Так думалось не раз на протяжении последних лет, так думалось в прошлое воскресенье, дома, в деревне, когда он, Микола — в сумерки, после не первой нашей беседы на лавочке перед палисадником,— поехал домой на велосипеде, повез на раме своего застенчивого мальчика.
Там, дома, мальчик этот, напившись парного молока, заснет; молодая хозяйка пойдет в клуб или будет тихонько всхлипывать под одеялом; а сам он, Микола, будет и дальше помаленьку — в бессоннице, в горьких думах — помирать...
Июнь шестьдесят первого.
...Жаркий, душный полдень. Шел мимо новой Миколиной хаты и, как ни страшно, зашел.
Посидел с ним, у его постели, часа два. Видать, последний раз...
Его рассказы о пережитом.
Думы «о тайнах вечности и гроба»...
Страшная трагедия, горький скепсис и светлый разум — все это скоро исчезнет. На одичавшем кладбище, на взгорке, эти кости, обтянутые кожей, превратятся в землю. Навсегда. И не страшно. Мне, может, потому, что не очень я представляю себя на его месте. А он говорит, что от боли, от жутких мук этого года утратил уже всякий вкус ко всему и хочется смерти, хотел бы даже покончить с собой, только бы не в петле.

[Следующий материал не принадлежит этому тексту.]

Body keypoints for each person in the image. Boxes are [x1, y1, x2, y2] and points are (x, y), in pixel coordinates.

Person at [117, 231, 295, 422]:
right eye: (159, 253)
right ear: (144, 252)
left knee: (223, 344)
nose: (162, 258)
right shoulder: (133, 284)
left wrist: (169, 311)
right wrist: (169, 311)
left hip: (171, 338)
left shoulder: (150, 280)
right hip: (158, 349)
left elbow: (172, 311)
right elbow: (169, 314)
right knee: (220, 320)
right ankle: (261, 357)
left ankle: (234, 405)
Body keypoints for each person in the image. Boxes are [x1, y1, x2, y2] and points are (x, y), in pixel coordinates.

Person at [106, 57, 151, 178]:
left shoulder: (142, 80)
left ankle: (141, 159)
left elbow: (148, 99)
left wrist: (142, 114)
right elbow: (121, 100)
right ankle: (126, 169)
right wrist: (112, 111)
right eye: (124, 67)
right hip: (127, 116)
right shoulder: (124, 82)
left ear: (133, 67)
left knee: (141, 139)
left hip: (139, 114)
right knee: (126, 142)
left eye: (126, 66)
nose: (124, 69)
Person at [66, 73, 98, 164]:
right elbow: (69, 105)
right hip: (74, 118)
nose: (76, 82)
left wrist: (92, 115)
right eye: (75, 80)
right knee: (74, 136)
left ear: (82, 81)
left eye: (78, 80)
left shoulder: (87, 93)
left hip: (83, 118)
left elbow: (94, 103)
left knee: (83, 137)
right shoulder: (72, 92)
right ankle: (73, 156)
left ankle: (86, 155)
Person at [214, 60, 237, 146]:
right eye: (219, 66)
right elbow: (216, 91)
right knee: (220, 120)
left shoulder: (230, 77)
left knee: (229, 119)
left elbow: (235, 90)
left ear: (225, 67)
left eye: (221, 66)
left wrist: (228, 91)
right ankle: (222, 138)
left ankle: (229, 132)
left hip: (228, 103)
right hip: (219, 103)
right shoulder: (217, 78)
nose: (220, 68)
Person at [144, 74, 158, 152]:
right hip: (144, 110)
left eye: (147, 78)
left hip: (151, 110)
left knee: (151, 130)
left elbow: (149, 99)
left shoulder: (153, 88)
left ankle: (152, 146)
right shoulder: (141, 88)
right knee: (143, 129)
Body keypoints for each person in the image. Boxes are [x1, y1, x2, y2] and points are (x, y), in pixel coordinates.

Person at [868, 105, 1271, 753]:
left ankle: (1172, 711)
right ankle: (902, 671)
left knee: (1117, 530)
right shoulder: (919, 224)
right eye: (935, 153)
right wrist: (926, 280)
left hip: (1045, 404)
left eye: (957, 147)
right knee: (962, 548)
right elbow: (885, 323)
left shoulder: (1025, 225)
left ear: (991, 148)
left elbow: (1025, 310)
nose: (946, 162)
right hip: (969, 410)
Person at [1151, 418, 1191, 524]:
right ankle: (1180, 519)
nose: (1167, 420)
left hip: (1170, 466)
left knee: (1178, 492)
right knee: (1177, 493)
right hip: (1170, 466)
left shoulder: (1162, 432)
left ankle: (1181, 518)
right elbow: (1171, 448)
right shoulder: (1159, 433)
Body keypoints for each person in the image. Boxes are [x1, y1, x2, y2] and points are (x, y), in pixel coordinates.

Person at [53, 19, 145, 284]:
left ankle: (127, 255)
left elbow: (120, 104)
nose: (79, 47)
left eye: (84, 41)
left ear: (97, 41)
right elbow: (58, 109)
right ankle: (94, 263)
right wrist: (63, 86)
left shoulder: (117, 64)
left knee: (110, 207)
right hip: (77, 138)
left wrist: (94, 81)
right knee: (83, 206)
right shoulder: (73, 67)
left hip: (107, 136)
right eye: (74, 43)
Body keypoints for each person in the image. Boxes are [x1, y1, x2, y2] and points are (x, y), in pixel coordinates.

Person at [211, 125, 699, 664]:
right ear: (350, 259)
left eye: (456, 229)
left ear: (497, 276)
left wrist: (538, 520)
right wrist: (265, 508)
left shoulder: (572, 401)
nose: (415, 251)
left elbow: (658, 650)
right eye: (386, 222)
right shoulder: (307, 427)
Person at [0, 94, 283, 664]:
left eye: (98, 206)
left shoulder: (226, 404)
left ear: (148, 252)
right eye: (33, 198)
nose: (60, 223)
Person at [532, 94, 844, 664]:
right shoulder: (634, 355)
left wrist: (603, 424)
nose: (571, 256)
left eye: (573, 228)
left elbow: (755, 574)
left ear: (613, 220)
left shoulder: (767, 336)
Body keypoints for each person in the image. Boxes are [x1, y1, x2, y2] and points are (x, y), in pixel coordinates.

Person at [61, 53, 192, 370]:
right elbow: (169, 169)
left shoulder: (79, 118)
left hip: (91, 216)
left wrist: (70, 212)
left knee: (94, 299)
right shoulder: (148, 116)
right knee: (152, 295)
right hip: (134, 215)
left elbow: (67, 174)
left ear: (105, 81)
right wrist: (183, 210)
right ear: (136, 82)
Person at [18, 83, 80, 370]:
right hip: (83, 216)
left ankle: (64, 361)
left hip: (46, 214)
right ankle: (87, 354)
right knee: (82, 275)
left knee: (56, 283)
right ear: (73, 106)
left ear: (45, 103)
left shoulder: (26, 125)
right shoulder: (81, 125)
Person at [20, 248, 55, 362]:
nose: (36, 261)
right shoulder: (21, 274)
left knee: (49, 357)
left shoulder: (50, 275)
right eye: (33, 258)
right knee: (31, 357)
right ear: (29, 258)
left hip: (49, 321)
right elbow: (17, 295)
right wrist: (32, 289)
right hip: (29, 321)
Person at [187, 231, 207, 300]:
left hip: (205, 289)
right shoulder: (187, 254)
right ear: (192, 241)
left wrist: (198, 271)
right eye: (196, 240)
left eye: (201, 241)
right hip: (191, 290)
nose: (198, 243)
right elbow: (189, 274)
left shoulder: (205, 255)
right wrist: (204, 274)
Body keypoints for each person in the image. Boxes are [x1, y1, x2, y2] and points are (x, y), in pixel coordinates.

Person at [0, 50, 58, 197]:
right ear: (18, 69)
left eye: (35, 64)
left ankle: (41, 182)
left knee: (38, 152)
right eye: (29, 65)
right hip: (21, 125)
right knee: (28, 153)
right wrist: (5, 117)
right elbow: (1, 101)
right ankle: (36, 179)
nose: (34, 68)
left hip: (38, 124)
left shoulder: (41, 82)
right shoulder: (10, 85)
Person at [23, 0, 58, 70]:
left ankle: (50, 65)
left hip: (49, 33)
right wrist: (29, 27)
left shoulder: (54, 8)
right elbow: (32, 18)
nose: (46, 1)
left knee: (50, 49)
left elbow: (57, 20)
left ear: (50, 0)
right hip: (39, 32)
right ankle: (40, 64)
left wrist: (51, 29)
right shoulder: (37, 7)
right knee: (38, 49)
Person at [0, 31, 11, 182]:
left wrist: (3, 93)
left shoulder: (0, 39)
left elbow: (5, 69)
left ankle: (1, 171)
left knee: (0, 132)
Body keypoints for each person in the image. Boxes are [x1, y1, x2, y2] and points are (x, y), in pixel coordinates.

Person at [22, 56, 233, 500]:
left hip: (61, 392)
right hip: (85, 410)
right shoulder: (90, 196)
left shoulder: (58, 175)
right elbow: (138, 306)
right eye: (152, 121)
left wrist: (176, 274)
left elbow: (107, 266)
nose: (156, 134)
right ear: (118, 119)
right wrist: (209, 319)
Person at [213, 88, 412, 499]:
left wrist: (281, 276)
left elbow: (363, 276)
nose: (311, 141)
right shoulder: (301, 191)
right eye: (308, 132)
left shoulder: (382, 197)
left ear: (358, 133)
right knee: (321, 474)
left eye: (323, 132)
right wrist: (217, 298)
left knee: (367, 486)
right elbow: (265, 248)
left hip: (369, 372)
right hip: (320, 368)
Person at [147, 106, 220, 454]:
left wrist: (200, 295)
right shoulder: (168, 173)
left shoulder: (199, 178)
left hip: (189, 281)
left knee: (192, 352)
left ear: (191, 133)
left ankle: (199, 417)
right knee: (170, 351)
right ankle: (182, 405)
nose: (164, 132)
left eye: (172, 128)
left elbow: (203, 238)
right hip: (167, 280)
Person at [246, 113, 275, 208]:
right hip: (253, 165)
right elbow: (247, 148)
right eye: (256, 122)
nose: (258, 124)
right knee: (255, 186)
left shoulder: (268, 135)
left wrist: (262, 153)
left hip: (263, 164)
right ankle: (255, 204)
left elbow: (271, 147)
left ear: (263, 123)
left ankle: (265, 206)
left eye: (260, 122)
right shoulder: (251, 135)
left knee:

А в чистой новой хате — солнце, смолистые стены, заплаканная молодица, румяный замурзанный мальчик, который все ноет возле папы, трется, как котенок, и... не плачет.
А на дворе пахнет только что скошенным клевером, пылят за гумнами грузовики с торфом, роскошествует в мареве молодое жито.
Июль шестьдесят второго.
... С сыном и женой сидим на зеленой, душистой обочине полевой дороги, между пшеницей и житом.
Счастливое щебетание жаворонков, первое для меня в этом году «пить-полоть!», идиллическое мычание коровы, человеческие голоса с недалекого луга и ленивый лай собаки из села.
Опять думаю, оберегая эти мысли, не делясь ими ни с кем, о Миколе, который умер здесь, пока я ездил по Дальнему Востоку,— о том, как написать ему достойный реквием...
1960-1962
НОВЬ
Пишу раненько, в буйном, росном саду, на лавочке у погребка.
Отсюда, из старого сада с покривленными яблонями и могучими грушами, видать извечное — спелое жито на необъятной слуцкой равнине и новое — копры калийного комбината. Днем оттуда доходит гул моторов, ночью — музыка. В сад пришел и встал высокий столб с певучими проводами — опять новое в старом. Скворец высвистывает на столбе — «жарит сало», как на скворечне или просто на ветке.
Я же не могу без волнения думать о том, что и я наконец побывал в чудесной подземной сказке белорусской действительности, ходил по бесконечным, переливчато-разноцветным тоннелям, сам перед собой, как мальчуган, задавался курткой, каской и лампой шахтера, как-то очень свободно и молодо, по-морскому, с солью на губах, дышал воздухом Солигорска.
1963
ЭТЮД
Тихая речка в знойной донской станице. Садится солнце — где-то за высоченным камышом.